Título: Aluno pobre vira agente social
Autor: Roberta Pennafort
Fonte: O Estado de São Paulo, 15/05/2006, Vida&, p. A16

Um bem-sucedido projeto socioeducativo criado numa favela carioca e encampado pelo Ministério da Educação em 2004 está se espalhando por todo o Brasil. O "Conexões de Saberes", que tem entre seus objetivos a aproximação das universidades federais de núcleos pobres e a atuação de universitários de origem popular para melhoria das condições de vida de suas comunidades, chegou este ano a todos os Estados do País.

Já são 31 as instituições associadas ao programa - cuja expansão será anunciada na quinta-feira, em Brasília. O MEC repassa, por ano, R$ 182 mil a cada uma delas. O dinheiro é usado para pagar bolsas de extensão de R$ 300 aos 25 universitários bolsistas escolhidos pela entidade e para manutenção do projeto. A tarefa deles é fazer uma mediação entre as comunidades e a universidade, além de criar políticas que beneficiem os moradores de áreas pobres - preferencialmente, aquelas em que vivem. Outra meta é garantir a permanência desses alunos até a formatura.

O projeto foi gestado pelo Observatório das Favelas, entidade do complexo de favelas da Maré, na zona norte do Rio, formada por professores. Começou em 2004, em duas universidades do Rio, foi crescendo e, em 2005, chegou a 14 instituições. Neste ano, o MEC o estendeu a mais 17, que já estão fazendo seleção de candidatos.

Atualmente, existem 350 bolsistas (a renovação é analisada todo ano). Fazem parte da rede quatro universidades do Rio. Em São Paulo, a representante é a Universidade Federal de São Carlos (UFScar).

Graças à iniciativa, a Universidade Federal Fluminense (UFF) implantou numa comunidade um curso pré-vestibular popular, uma biblioteca e oficinas culturais. A UFRJ montou um curso de alfabetização de adultos.
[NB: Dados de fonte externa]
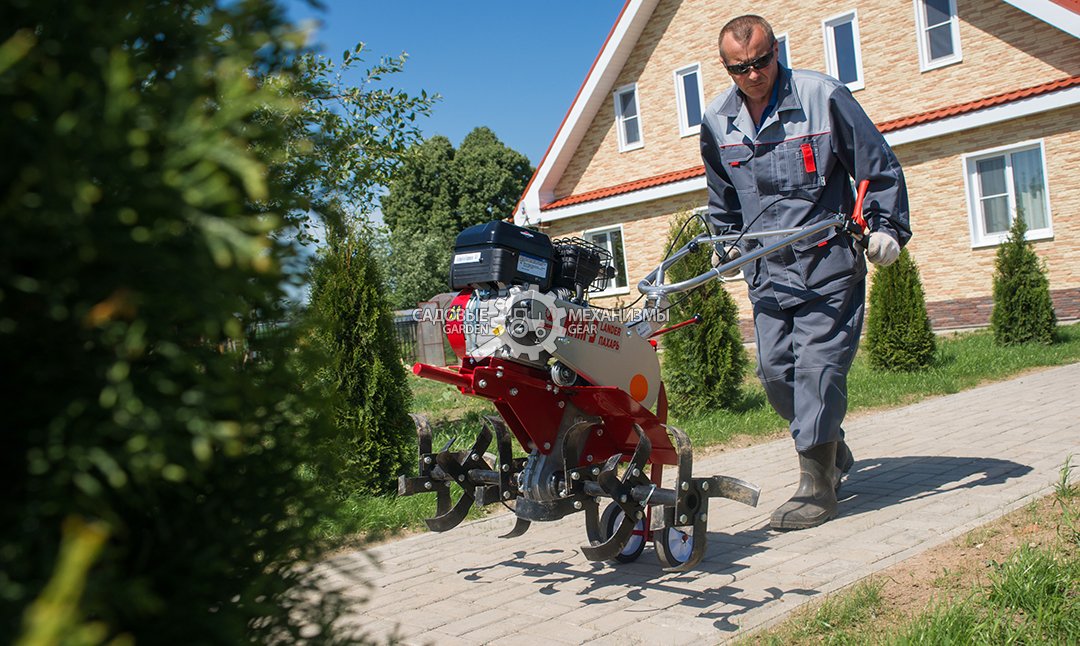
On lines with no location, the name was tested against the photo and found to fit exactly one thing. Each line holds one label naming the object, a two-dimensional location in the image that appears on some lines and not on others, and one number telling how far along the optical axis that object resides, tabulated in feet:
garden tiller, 12.44
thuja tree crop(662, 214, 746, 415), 28.73
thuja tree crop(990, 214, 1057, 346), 39.88
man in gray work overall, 15.37
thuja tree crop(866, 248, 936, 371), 36.27
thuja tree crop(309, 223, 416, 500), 19.95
Todos os projetos são discutidos com os moradores antes de serem implementados. "A comunidade tem que participar da formulação, mostrar suas necessidades", diz Dálcio Marinho Gonçalves, secretário executivo do Conexões.

Ele defende que os jovens se tornem agentes de transformação de sua realidade. "Queremos que eles sejam protagonistas das mudanças e não que adquiram saber e depois abandonem sua origem."

Para se inscrever, é preciso pertencer a uma comunidade pobre, ser o primeiro da família a ingressar no ensino superior, ter renda familiar de até seis salários mínimos e ter estudado em escola pública, entre outros pré-requisitos. Negros e indígenas têm preferência.

Giselle Pinto, de 23 anos, ajudou na capacitação de mulheres da Vila Ipiranga, favela de Niterói. Ela mora no bairro pobre de Maria Paula, em São Gonçalo, município vizinho (é um caso de estudante que não atua na própria comunidade, mas em outra, também carente), e se graduou em Serviço Social pela UFF.

A moça está iniciando o mestrado e faz questão de pesquisar algo que faz parte de seu dia-a-dia: a inserção de mulheres negras na universidade. "Acho importante dar visibilidade às questões com que convivo desde a infância e que continuam à minha volta."

As experiências de Giselle e de outros jovens estão num dos sete primeiros livros da coleção Caminhada escolar de jovens de origem popular, que será lançada amanhã, em Brasília.